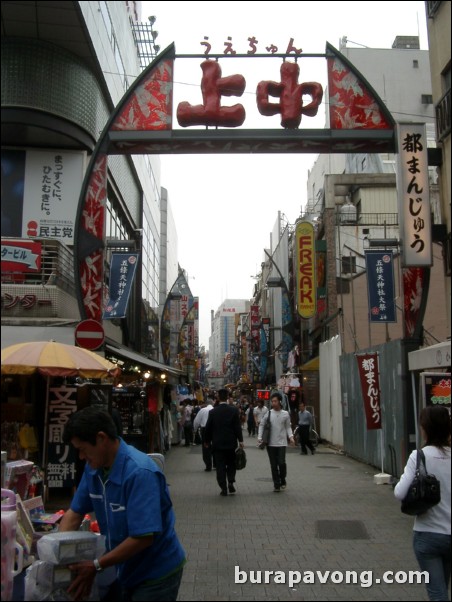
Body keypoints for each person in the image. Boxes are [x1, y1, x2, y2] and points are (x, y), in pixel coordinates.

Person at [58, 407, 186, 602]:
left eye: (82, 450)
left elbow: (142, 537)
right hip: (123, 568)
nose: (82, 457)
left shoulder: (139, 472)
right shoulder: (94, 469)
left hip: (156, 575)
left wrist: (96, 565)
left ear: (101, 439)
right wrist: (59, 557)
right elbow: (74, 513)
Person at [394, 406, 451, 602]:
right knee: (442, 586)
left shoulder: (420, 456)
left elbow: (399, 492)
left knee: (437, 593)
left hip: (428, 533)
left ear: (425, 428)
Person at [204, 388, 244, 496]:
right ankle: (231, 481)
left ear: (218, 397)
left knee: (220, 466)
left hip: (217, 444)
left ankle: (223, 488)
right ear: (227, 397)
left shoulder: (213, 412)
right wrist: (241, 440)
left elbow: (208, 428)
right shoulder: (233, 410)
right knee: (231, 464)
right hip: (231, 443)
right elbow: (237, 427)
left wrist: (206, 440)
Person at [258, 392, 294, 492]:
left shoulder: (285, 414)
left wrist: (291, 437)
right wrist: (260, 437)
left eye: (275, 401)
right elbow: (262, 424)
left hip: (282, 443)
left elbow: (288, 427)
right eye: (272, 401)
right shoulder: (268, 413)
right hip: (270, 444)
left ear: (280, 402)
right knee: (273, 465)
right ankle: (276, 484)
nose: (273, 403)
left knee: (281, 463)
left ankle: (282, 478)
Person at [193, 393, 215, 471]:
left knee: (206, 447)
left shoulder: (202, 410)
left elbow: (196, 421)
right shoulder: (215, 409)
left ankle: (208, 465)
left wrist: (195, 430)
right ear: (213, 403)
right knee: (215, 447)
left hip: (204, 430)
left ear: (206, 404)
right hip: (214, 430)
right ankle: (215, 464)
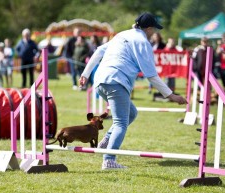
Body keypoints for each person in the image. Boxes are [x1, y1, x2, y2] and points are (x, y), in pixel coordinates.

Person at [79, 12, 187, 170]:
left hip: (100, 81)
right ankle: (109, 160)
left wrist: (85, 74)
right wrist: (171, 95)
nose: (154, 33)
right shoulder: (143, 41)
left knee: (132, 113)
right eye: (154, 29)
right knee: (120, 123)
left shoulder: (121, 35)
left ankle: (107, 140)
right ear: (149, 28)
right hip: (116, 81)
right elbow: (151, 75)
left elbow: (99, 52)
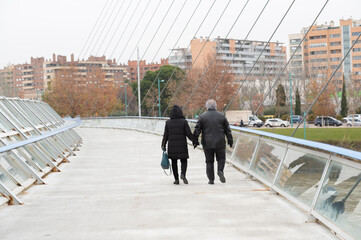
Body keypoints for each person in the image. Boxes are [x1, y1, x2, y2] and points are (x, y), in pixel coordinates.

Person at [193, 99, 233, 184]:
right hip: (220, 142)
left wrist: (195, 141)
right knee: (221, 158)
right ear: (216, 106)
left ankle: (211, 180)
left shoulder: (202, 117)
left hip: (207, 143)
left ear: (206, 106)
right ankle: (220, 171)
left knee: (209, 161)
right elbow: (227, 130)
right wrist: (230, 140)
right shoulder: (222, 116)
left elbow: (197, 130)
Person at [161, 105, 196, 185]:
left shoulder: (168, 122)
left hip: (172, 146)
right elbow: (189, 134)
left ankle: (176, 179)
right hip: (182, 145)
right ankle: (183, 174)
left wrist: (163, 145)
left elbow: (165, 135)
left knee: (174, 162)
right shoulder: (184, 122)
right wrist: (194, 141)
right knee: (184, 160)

════════

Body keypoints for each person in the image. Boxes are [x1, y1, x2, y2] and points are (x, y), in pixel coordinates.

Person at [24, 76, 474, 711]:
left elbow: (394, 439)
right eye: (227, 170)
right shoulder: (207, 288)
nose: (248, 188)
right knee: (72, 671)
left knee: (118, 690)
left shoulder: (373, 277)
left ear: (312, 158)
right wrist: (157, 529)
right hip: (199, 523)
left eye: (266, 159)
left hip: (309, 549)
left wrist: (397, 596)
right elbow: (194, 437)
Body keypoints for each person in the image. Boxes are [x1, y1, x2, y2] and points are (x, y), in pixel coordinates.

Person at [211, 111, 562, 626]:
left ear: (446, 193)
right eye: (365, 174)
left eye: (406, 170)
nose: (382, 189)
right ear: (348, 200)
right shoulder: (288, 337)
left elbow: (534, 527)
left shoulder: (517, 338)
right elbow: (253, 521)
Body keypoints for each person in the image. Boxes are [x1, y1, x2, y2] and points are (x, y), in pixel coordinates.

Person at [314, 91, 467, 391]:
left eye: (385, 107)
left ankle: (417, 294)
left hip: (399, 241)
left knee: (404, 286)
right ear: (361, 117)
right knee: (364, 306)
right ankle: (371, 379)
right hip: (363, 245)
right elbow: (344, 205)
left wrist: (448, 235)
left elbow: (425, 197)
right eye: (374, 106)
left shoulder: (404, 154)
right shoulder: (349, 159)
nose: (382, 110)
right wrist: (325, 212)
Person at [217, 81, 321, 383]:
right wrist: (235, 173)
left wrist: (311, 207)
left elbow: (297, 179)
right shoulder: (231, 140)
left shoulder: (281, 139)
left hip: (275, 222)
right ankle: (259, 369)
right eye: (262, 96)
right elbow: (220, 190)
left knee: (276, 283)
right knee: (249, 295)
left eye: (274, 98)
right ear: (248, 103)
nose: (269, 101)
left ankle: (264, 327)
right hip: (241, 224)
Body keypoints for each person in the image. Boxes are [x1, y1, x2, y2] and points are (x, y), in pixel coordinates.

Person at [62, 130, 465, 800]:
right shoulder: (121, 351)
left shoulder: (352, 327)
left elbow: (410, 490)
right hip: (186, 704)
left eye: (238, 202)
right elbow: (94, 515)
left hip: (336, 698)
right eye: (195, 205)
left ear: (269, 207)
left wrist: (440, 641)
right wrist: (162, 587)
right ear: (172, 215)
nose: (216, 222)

════════

Activity
Each line in which the string "nose" is found must be copied from the data.

Exercise answer
nose: (82, 457)
nose: (273, 403)
nose: (154, 33)
nose: (248, 188)
nose: (382, 189)
nose: (382, 110)
nose: (269, 101)
nose: (216, 222)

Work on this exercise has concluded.